What are your biggest accomplishments as Army CIO so far?

It was important to establish a vision and strategy for digital transformation across the Army, and we accomplished that through the Army Digital Transformation Strategy. The strategy was important to align Army priorities and achieve unity of efforts across the Army—strategic, operational and tactical, and across all three components—Active, Guard and Reserve.

We implemented several foundational initiatives to support digital transformation. In the last year, my office worked to establish fully accredited cloud environments for various cloud service providers, making it easier for users to access and deploy within the Army’s cloud ecosystem. Additionally, moving many of our existing applications to the cloud makes them more reliable and available to the broader force, ultimately improving the user experience.

We also worked diligently to deploy the Army 365 collaboration suite, enabling remote users to work together more purposefully with information sharing tools. Overall, this makes us more versatile as a force and postures us to work as a team, whether located together or globally dispersed. At almost one million users, this is one of the world’s largest Office 365 implementations.

Furthermore, we made tremendous strides in meeting the secretary’s objective to transition to a data-centric Army. We established a world-class data platform called Army Vantage that enabled over 35,000 users worldwide to democratize data and analytics at echelon to support mission needs.

What is the Army doing about the poorly defined cybersecurity requirements for weapon systems?

We are currently implementing a new Cyber Readiness Framework for readiness of weapon systems owned by units from a cybersecurity risk perspective. We are also reestablishing the CIO’s oversight authority through the Clinger Cohen Act to ensure cybersecurity using zero-trust principles is built into weapon systems acquisition. Finally, we are holding system owners accountable for remediating known high-risk vulnerabilities. Systems can lose their authority to operate on the network if the risk levels are unacceptable in today’s threat environment.

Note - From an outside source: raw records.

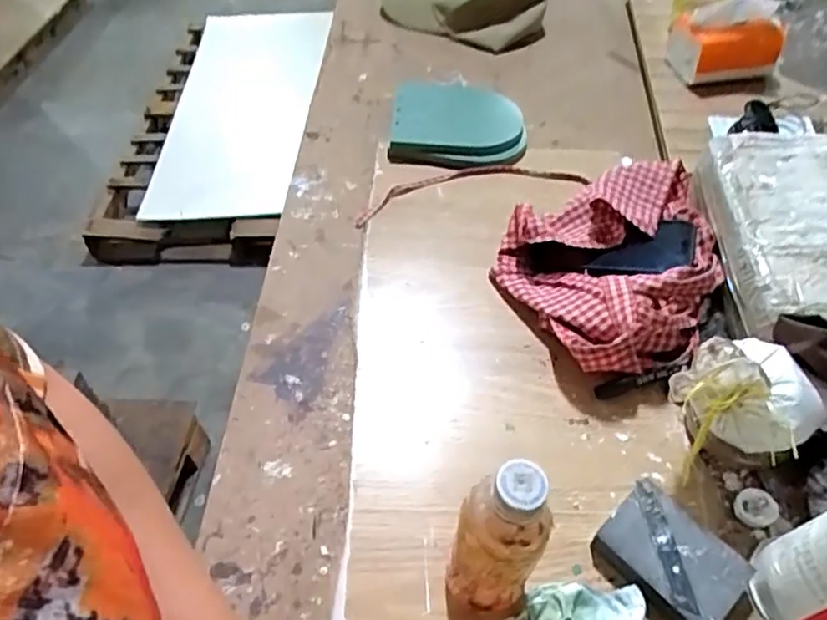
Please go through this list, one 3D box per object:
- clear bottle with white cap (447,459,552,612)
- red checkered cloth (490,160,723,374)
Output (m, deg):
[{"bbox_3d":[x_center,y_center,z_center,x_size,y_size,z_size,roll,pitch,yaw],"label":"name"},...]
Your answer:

Why are they still poorly defined?

We developed many policy and guidance documents that improve our weapons systems cybersecurity, though the guidance usually does not specifically address the ways in which acquisition programs should include cybersecurity requirements, acceptance criteria and verification processes in contracts. So, this is a shortfall for us, and we have to get better at writing this language into our contracts and following through with oversight to make sure our weapons systems are hardened and compliant from a cybersecurity perspective. Also, program managers need to acknowledge that cyber threats are not static and develop requirements for continuous monitoring so that programs can react quickly to dynamic threats.

What progress has the Army made inimplementing zero trust?

The Army is well on its way to achieve zero trust; however, this will be a continuous journey for us. We are actively modernizing our identity, credential and access management system. We are focused on building strong trust relationships between users, data and systems, which will give us greater all-around fidelity.  

Additionally, implementation of comply-to-connect is underway to ensure each endpoint is properly configured before it is allowed to connect. If not, automated solutions will correct the security posture appropriately.

Several other efforts are underway as part of the modernization of our unified network and are being integrated under our zero-trust implementation plan.

What results from Project Convergence will most impact warfighters?

Project Convergence has shown us the importance of being data-centric and how we can achieve decision dominance when we integrate data in innovative ways. It also highlighted the importance of ensuring systems can talk to each other using open standards and the need to acquire systems that comply with open architectures. Finally, Project Convergence is beginning to assess how we fight in the future leveraging data as our new ammunition through combined joint command and control.